#### Supplied material ####

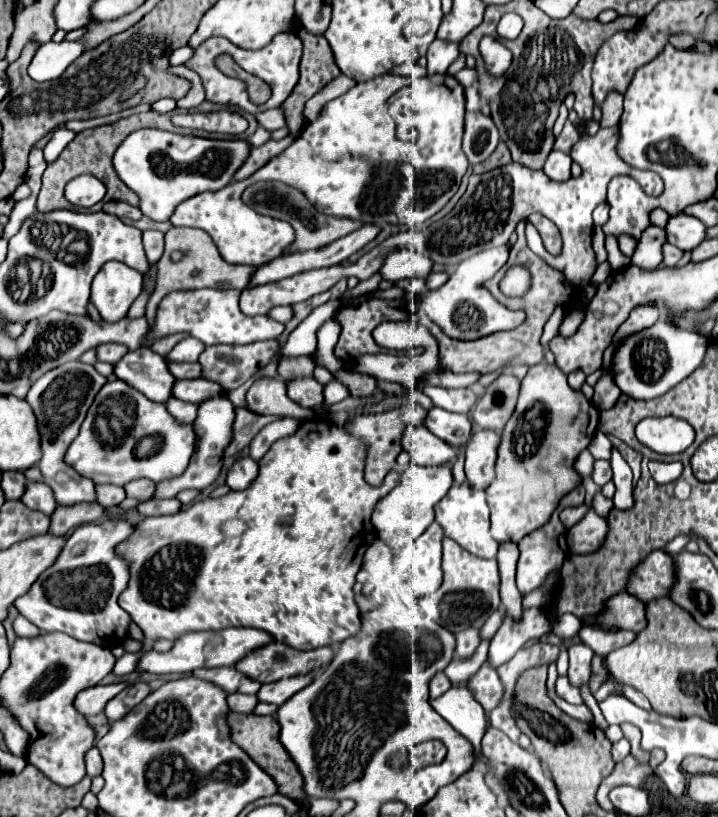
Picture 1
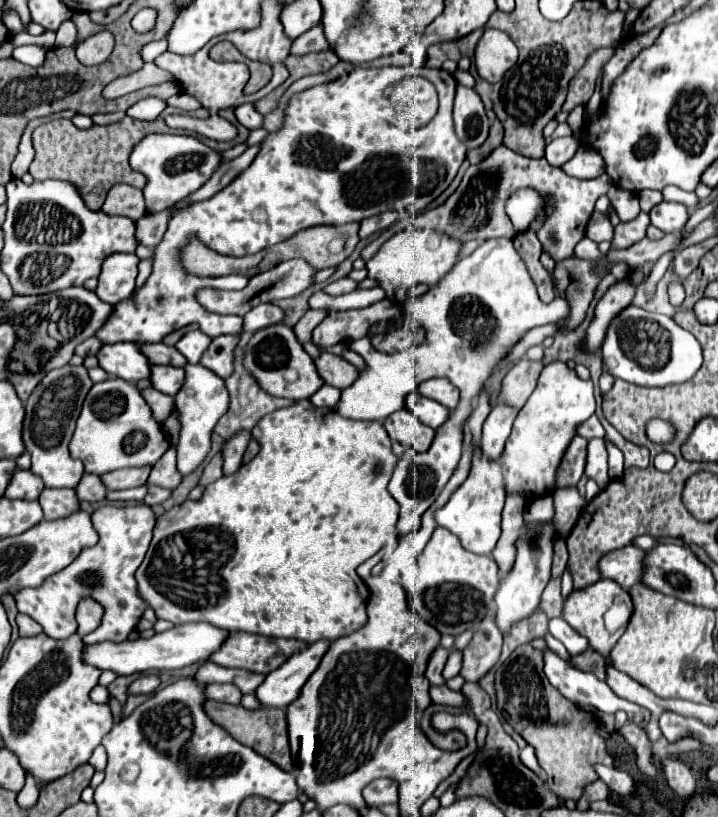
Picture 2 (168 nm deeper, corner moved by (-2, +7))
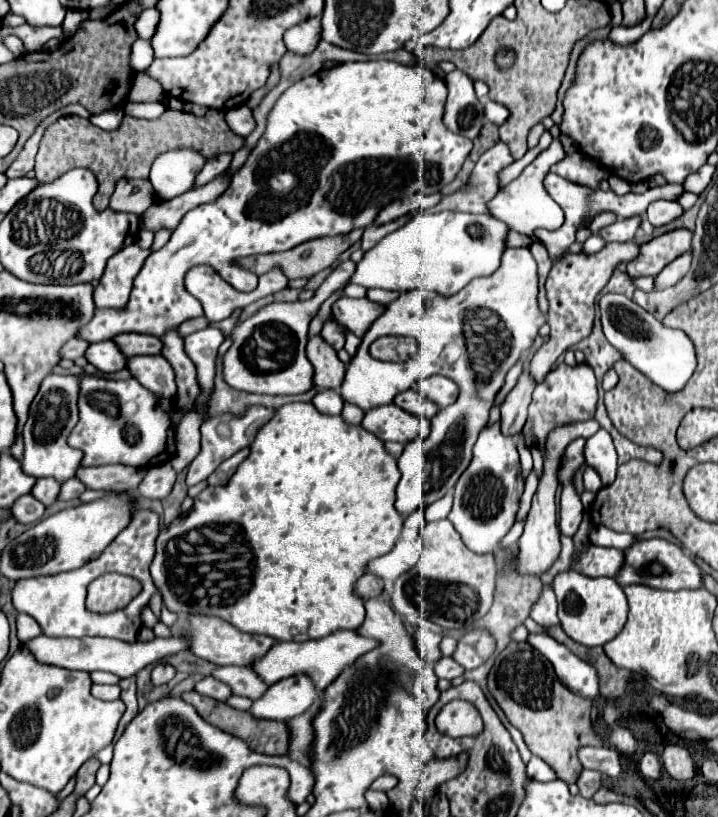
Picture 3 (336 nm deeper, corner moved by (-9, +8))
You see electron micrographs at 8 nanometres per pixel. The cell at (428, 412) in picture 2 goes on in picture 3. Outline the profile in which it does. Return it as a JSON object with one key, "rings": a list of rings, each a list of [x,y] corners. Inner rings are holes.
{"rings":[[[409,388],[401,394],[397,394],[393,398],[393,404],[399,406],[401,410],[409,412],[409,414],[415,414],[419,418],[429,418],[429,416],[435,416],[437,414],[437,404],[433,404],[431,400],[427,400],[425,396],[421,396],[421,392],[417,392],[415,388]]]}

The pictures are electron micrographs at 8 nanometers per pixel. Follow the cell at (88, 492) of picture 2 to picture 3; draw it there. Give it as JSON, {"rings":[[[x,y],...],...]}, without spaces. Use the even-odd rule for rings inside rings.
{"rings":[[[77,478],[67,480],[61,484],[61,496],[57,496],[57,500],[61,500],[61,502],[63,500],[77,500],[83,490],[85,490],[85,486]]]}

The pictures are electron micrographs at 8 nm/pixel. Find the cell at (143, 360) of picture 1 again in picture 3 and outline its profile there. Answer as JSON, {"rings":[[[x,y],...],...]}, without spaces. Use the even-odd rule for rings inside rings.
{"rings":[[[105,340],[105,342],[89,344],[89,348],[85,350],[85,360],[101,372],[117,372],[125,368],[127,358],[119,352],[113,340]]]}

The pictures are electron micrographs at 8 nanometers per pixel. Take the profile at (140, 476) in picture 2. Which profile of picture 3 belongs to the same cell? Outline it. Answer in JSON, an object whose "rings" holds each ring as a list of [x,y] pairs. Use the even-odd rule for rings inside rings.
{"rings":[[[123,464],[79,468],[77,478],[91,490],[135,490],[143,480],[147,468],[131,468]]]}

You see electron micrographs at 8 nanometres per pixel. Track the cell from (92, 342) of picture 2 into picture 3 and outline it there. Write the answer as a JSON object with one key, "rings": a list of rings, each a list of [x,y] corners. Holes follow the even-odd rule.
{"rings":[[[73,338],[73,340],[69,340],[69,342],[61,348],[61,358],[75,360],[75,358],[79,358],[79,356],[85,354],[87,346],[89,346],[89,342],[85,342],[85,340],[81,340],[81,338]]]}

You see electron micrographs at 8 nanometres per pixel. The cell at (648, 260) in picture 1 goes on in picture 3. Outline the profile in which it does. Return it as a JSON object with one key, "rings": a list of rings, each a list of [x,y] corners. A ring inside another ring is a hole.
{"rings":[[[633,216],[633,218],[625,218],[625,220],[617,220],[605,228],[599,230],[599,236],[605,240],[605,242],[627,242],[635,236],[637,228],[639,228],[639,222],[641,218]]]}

####

Gather up every line in the data above that contains the word "deeper", copying each one.

— Task output —
Picture 2 (168 nm deeper, corner moved by (-2, +7))
Picture 3 (336 nm deeper, corner moved by (-9, +8))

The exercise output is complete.